## YOUR OBJECTIVE
Without including any picture, copy the entries that follow word for word.

START MATERIAL FOR THIS EXERCISE

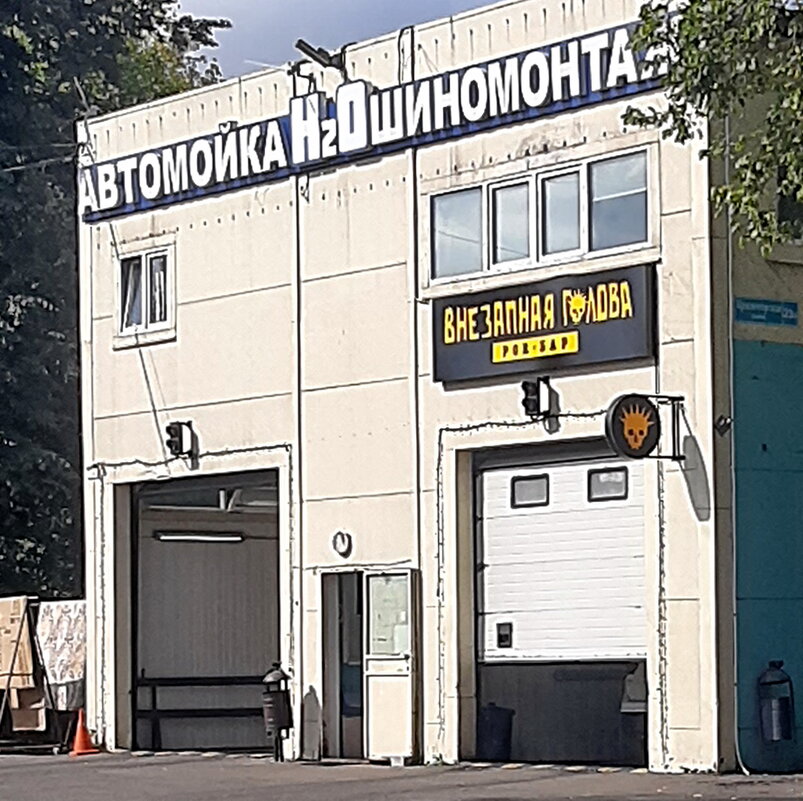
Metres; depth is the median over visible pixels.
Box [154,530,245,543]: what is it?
fluorescent lamp
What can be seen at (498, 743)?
trash bin
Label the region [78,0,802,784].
building
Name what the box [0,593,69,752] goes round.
display stand
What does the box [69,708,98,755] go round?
traffic cone
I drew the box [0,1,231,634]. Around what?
tree
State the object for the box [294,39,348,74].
floodlight
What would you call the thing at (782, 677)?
trash bin
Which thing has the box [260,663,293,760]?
trash bin
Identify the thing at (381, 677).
door
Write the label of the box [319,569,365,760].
doorway
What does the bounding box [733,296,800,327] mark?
street sign
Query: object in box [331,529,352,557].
wall lamp
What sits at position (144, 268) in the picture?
window
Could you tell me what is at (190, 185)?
building sign
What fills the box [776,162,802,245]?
window
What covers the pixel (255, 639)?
garage doorway
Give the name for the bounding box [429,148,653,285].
window
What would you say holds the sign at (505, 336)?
attached to the building at (444, 417)
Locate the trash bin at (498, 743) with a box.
[476,704,515,761]
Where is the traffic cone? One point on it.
(77, 739)
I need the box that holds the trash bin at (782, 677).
[757,662,794,743]
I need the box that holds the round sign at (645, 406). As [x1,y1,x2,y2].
[604,392,685,462]
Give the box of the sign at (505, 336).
[429,266,655,384]
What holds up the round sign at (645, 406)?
attached to the building at (444, 417)
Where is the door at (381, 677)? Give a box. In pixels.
[363,569,418,763]
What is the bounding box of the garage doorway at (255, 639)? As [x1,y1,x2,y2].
[121,469,281,754]
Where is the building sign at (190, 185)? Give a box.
[80,18,662,223]
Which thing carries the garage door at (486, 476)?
in the building at (444, 417)
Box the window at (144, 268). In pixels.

END MATERIAL FOR THIS EXERCISE

## SOLUTION
Metres; depth is the median over visible pixels.
Box [154,530,245,543]: what is it?
fluorescent lamp
What can be seen at (498, 743)?
trash bin
Label the region [78,0,802,784].
building
Name what the box [0,593,69,752] goes round.
display stand
What does the box [69,708,98,755] go round?
traffic cone
I drew the box [0,1,231,634]. Around what?
tree
State the object for the box [294,39,348,74].
floodlight
What would you call the thing at (782, 677)?
trash bin
Which thing has the box [260,663,293,760]?
trash bin
Identify the thing at (381, 677).
door
Write the label of the box [319,569,365,760].
doorway
What does the bounding box [733,296,800,327] mark?
street sign
Query: object in box [331,529,352,557].
wall lamp
What sits at position (144, 268) in the picture?
window
Could you tell me what is at (190, 185)?
building sign
What fills the box [776,162,802,245]?
window
What covers the pixel (255, 639)?
garage doorway
Give the name for the bounding box [429,148,653,285].
window
What would you say holds the sign at (505, 336)?
attached to the building at (444, 417)
Locate the trash bin at (498, 743) with a box.
[476,704,515,761]
Where is the traffic cone? One point on it.
(77, 739)
I need the box that holds the trash bin at (782, 677).
[757,662,794,743]
I need the box that holds the round sign at (645, 406). As [x1,y1,x2,y2].
[604,392,685,462]
Give the box of the sign at (505, 336).
[429,266,655,384]
What holds up the round sign at (645, 406)?
attached to the building at (444, 417)
Where is the door at (381, 677)? Give a box. In pixels.
[363,569,418,763]
What is the bounding box of the garage doorway at (255, 639)? As [x1,y1,x2,y2].
[121,469,281,754]
Where is the building sign at (190, 185)? Give a box.
[80,18,662,223]
Which thing carries the garage door at (486, 476)?
in the building at (444, 417)
Box the window at (144, 268). In pixels.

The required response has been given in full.